Content starts

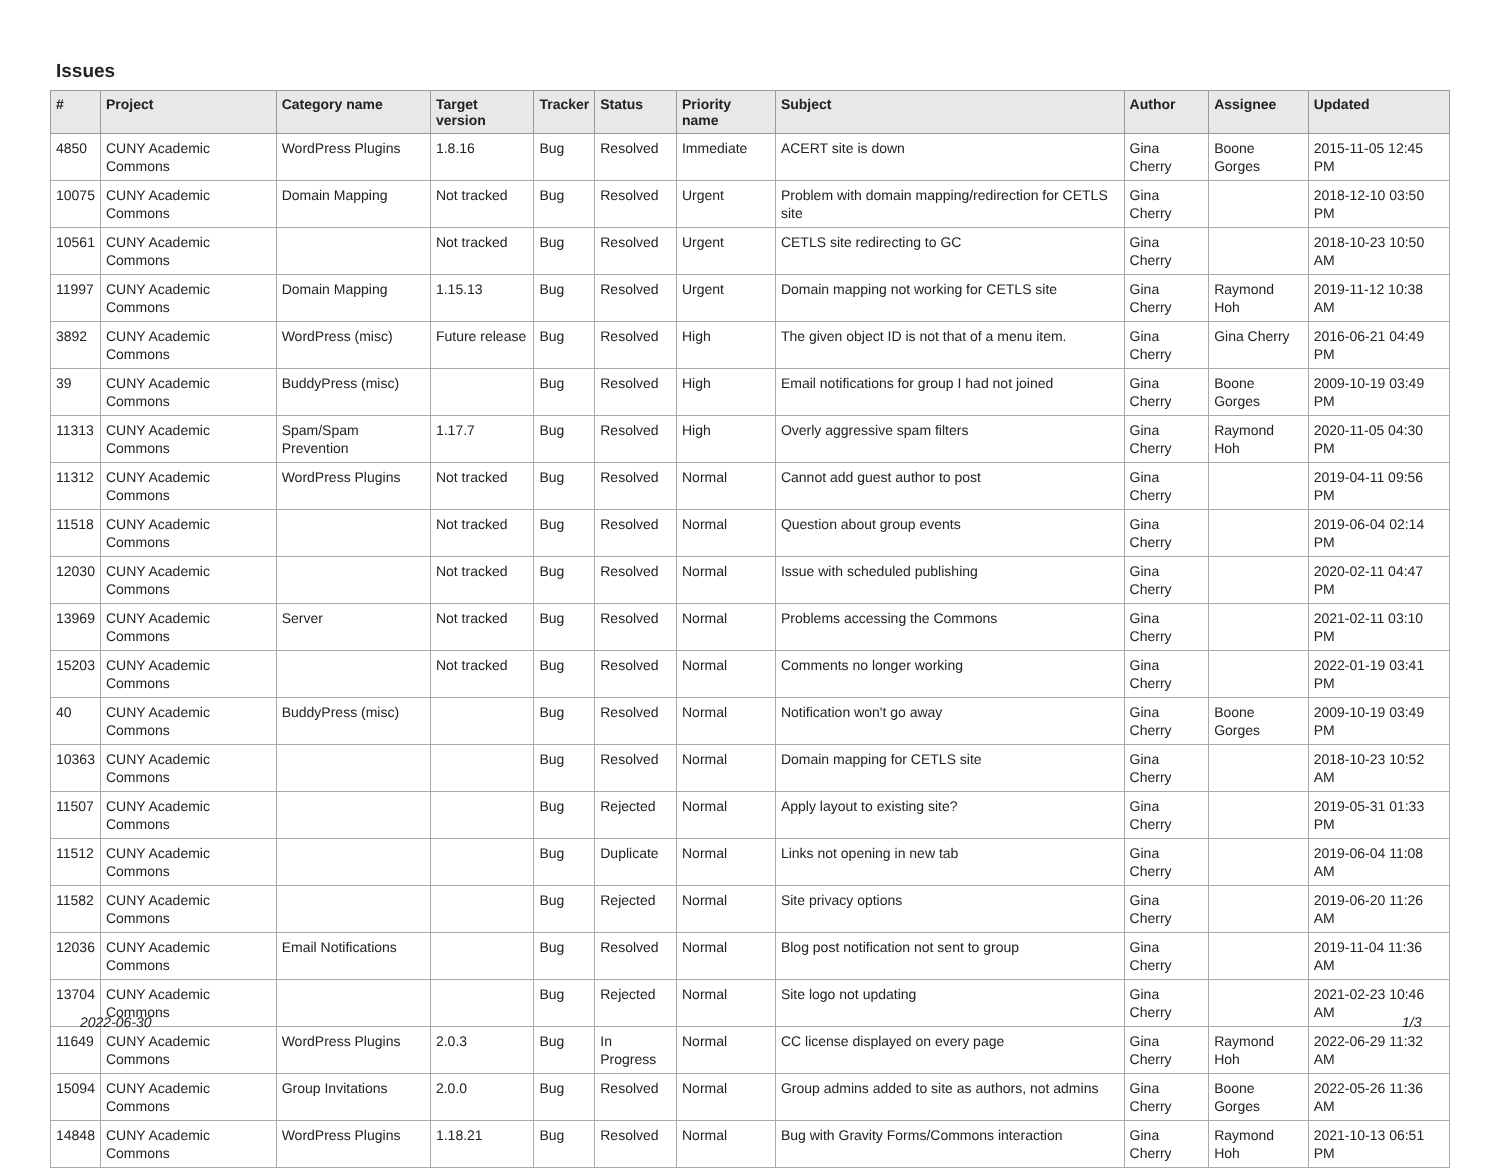Issues
| # | Project | Category name | Target version | Tracker | Status | Priority name | Subject | Author | Assignee | Updated |
| --- | --- | --- | --- | --- | --- | --- | --- | --- | --- | --- |
| 4850 | CUNY Academic Commons | WordPress Plugins | 1.8.16 | Bug | Resolved | Immediate | ACERT site is down | Gina Cherry | Boone Gorges | 2015-11-05 12:45 PM |
| 10075 | CUNY Academic Commons | Domain Mapping | Not tracked | Bug | Resolved | Urgent | Problem with domain mapping/redirection for CETLS site | Gina Cherry | | 2018-12-10 03:50 PM |
| 10561 | CUNY Academic Commons | | Not tracked | Bug | Resolved | Urgent | CETLS site redirecting to GC | Gina Cherry | | 2018-10-23 10:50 AM |
| 11997 | CUNY Academic Commons | Domain Mapping | 1.15.13 | Bug | Resolved | Urgent | Domain mapping not working for CETLS site | Gina Cherry | Raymond Hoh | 2019-11-12 10:38 AM |
| 3892 | CUNY Academic Commons | WordPress (misc) | Future release | Bug | Resolved | High | The given object ID is not that of a menu item. | Gina Cherry | Gina Cherry | 2016-06-21 04:49 PM |
| 39 | CUNY Academic Commons | BuddyPress (misc) | | Bug | Resolved | High | Email notifications for group I had not joined | Gina Cherry | Boone Gorges | 2009-10-19 03:49 PM |
| 11313 | CUNY Academic Commons | Spam/Spam Prevention | 1.17.7 | Bug | Resolved | High | Overly aggressive spam filters | Gina Cherry | Raymond Hoh | 2020-11-05 04:30 PM |
| 11312 | CUNY Academic Commons | WordPress Plugins | Not tracked | Bug | Resolved | Normal | Cannot add guest author to post | Gina Cherry | | 2019-04-11 09:56 PM |
| 11518 | CUNY Academic Commons | | Not tracked | Bug | Resolved | Normal | Question about group events | Gina Cherry | | 2019-06-04 02:14 PM |
| 12030 | CUNY Academic Commons | | Not tracked | Bug | Resolved | Normal | Issue with scheduled publishing | Gina Cherry | | 2020-02-11 04:47 PM |
| 13969 | CUNY Academic Commons | Server | Not tracked | Bug | Resolved | Normal | Problems accessing the Commons | Gina Cherry | | 2021-02-11 03:10 PM |
| 15203 | CUNY Academic Commons | | Not tracked | Bug | Resolved | Normal | Comments no longer working | Gina Cherry | | 2022-01-19 03:41 PM |
| 40 | CUNY Academic Commons | BuddyPress (misc) | | Bug | Resolved | Normal | Notification won't go away | Gina Cherry | Boone Gorges | 2009-10-19 03:49 PM |
| 10363 | CUNY Academic Commons | | | Bug | Resolved | Normal | Domain mapping for CETLS site | Gina Cherry | | 2018-10-23 10:52 AM |
| 11507 | CUNY Academic Commons | | | Bug | Rejected | Normal | Apply layout to existing site? | Gina Cherry | | 2019-05-31 01:33 PM |
| 11512 | CUNY Academic Commons | | | Bug | Duplicate | Normal | Links not opening in new tab | Gina Cherry | | 2019-06-04 11:08 AM |
| 11582 | CUNY Academic Commons | | | Bug | Rejected | Normal | Site privacy options | Gina Cherry | | 2019-06-20 11:26 AM |
| 12036 | CUNY Academic Commons | Email Notifications | | Bug | Resolved | Normal | Blog post notification not sent to group | Gina Cherry | | 2019-11-04 11:36 AM |
| 13704 | CUNY Academic Commons | | | Bug | Rejected | Normal | Site logo not updating | Gina Cherry | | 2021-02-23 10:46 AM |
| 11649 | CUNY Academic Commons | WordPress Plugins | 2.0.3 | Bug | In Progress | Normal | CC license displayed on every page | Gina Cherry | Raymond Hoh | 2022-06-29 11:32 AM |
| 15094 | CUNY Academic Commons | Group Invitations | 2.0.0 | Bug | Resolved | Normal | Group admins added to site as authors, not admins | Gina Cherry | Boone Gorges | 2022-05-26 11:36 AM |
| 14848 | CUNY Academic Commons | WordPress Plugins | 1.18.21 | Bug | Resolved | Normal | Bug with Gravity Forms/Commons interaction | Gina Cherry | Raymond Hoh | 2021-10-13 06:51 PM |
2022-06-30 1/3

Content ends

**EXERCISE OBJECTIVE:** What you give back should be exactly the lines of the data above from the line with "2016-06-21 04:49 PM |" through the line with "2019-04-11 09:56 PM |", both of those included, and nothing more.

**RESULT FOR THIS EXERCISE:**
| 3892 | CUNY Academic Commons | WordPress (misc) | Future release | Bug | Resolved | High | The given object ID is not that of a menu item. | Gina Cherry | Gina Cherry | 2016-06-21 04:49 PM |
| 39 | CUNY Academic Commons | BuddyPress (misc) | | Bug | Resolved | High | Email notifications for group I had not joined | Gina Cherry | Boone Gorges | 2009-10-19 03:49 PM |
| 11313 | CUNY Academic Commons | Spam/Spam Prevention | 1.17.7 | Bug | Resolved | High | Overly aggressive spam filters | Gina Cherry | Raymond Hoh | 2020-11-05 04:30 PM |
| 11312 | CUNY Academic Commons | WordPress Plugins | Not tracked | Bug | Resolved | Normal | Cannot add guest author to post | Gina Cherry | | 2019-04-11 09:56 PM |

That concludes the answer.